Feature evaluation

The most typical use case for features is evaluating a set of them on a collection of data points to feed that information into a machine learning algorithm. FeatureForge provides an evaluation tool that, given a list of features and a collection of data points allows you to produce a matrix with the evaluation results in a format suitable for input into scikit-learn algorithms.

In addition to that, some tools are provided to map back the results (which are essentially numeric) into feature names in order to make analysis of the data easier

Basic usage

The core class for applying features to values is featureforge.vectorizer.Vectorizer. This class is instantiated with a list of features to be used, and then follows the standard pipeline API from scikit learn described at <http://scikit-learn.org/stable/modules/generated/sklearn.pipeline.Pipeline.html>.

Roughly, to use it standalone what you do is:

v = Vectorizer([some_feature, some_other_feature])
# data is a sequence of data points
v.fit(data)
result = v.transform(data)

After this, result contains a matrix with the feature evaluations (see the Generated output) section below.

In a more typical use, you’ll want to put this inside a scikit-learn pipeline, something like this:

from sklearn import Pipeline
v = Vectorizer([some_feature, some_other_feature])
... build other steps like classificators/regressors ...
p = Pipeline([v, step2, step3])

p.fit(data)
# Here you can use p methods depending on what you built. See the scikit
# documentation for examples

Generated output

The output for the vectorizer (i.e., the result of its transform() method) is a matrix with one row per each data point, and some columns for each feature. The mapping from feature to columns depends on the type of the feature value:

  • Numeric values are mapped to a column with the numeric value
  • Enumerated values are mapped to one column for each possible value of the enumeration, with values 0 or 1. For example a feature with possible values “animal”, “vegetable”, “mineral” will be mapped to 3 columns, and for each row only one will have a 1 and the rest will have zeroes.
  • Vector features are mapped to a number of columns equal to the size of the vector.
  • Bag of Words values, very similary to Enumerated values, are mapped to one column for each possible value, with values from 0 to the number of times that each value appears in the bag. For example a feature with possible values “red”, “green”, “blue” will be mapped to 3 columns, and for each row may be all zeroes if evaluated with empty sequence, all ones if evaluated with [“red”, “green”, “blue”], or a 3 and two zeroes if evaluated with [“red”, “red”, “red”]
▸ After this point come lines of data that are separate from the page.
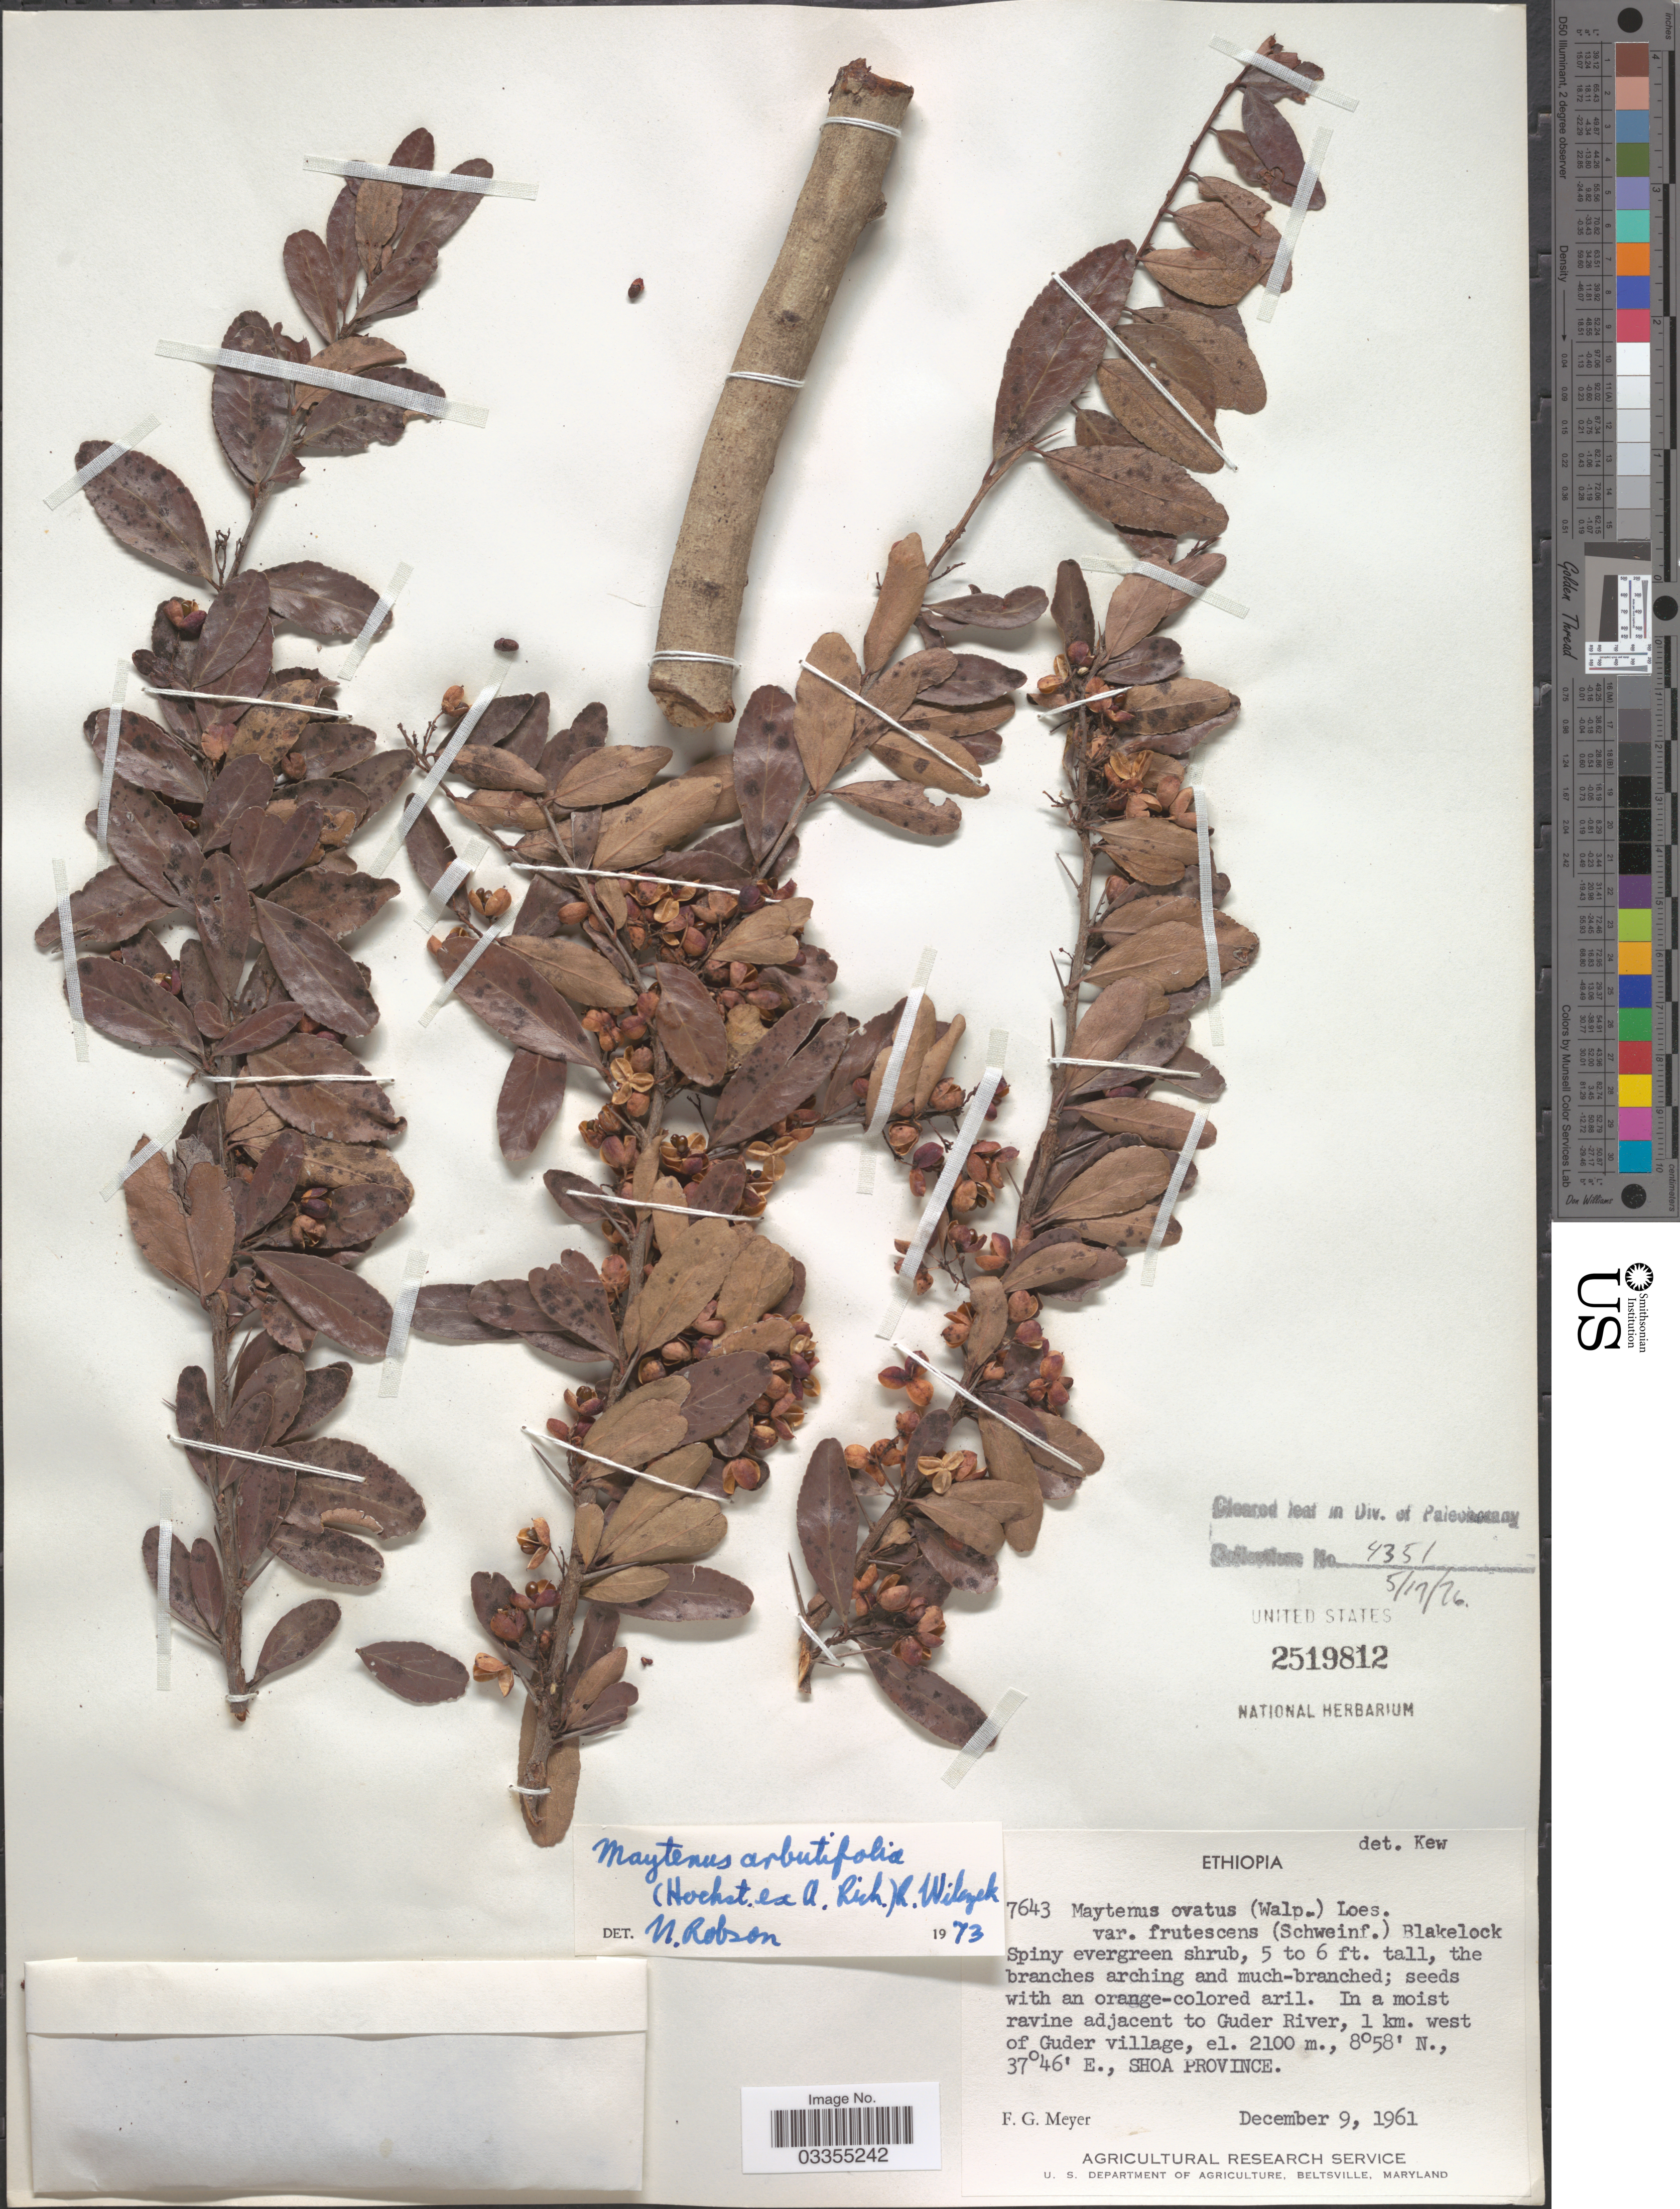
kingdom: Plantae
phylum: Tracheophyta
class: Magnoliopsida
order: Celastrales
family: Celastraceae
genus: Maytenus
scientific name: Maytenus arbutifolia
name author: (A. Rich.) R. Wilczek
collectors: F. G. Meyer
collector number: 7643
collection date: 1961-12-09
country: Ethiopia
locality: In a moist ravine adjacent to Guder River, 1 km. west of Guder village, Shoa Province.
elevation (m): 2100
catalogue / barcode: US 2519812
One consequence of this is that any tool that operates on your data afterwards and returns column indexes will return numbers that are not trivially mapped to your features. For example, some scikit-learn algorithms provide some analysis of the matrix telling you which columns are best correlated with some property. If you use those you will get a result like “columns 37 and 42 have high correlation”, but you probably want to know the name of the features which are related to columns 37 and 42. To do so, the vectorizer provides a column_to_feature(i) method, which takes a column number and returns a tuple (feature, info), where feature is the original feature (remember that you can get a better description printing f.name when f is a feature). The second field in the result tuple is None for numeric features, the label for enumerated or bag features (i.e., “animal”, “vegetable” or “mineral”) and the index for vector features.

Sparse vs Dense Matrices

By default, Vectorizer will construct a sparse numpy matrix which in the general case will consume significanly less memory. Anyway, by passing sparse=False as an argument when instantiating Vectorizer you can change this to use a dense matrix instead.

Tolerant evaluation

If your data is not completely clean or there are bugs in the implementation of your features, it is possible that during vectorization an exception will be raised, which stops the process. This is specially annoying if this happens after a long run time (computing features can take a lot of time for big datasets and or complex features) just because a silly bug that is triggered in a single broken or unusual datapoint among millions of them.

For many experiments, the result you get is useful even if you drop some samples, or even if you ignore a few buggy features while letting the other ones be evaluated.

FetureForge provides a “tolerant” version of the vectorizer that can be used by passing tolerant=True as an argument when instantiating Vectorizer. When in tolerant mode, the following things happen:

  • Data points are always discarded when failing: If a given sample fails when evaluating a feature with it, no matter what, no matter when, the data point is discarded.
  • If a feature evaluation fails in the first 100 samples, it’s assumed to be broken and it’s excluded.
  • If a feature evaluation fails more than 5 times, it’s assumed to be broken and it’s excluded.
  • When a feature is excluded, samples discarded because of that feature are re-checked.

Right now, the configuration values for the policy are hardcoded.

Note that the process described above can result on a matrix that is missing some rows (data points) and some columns (features).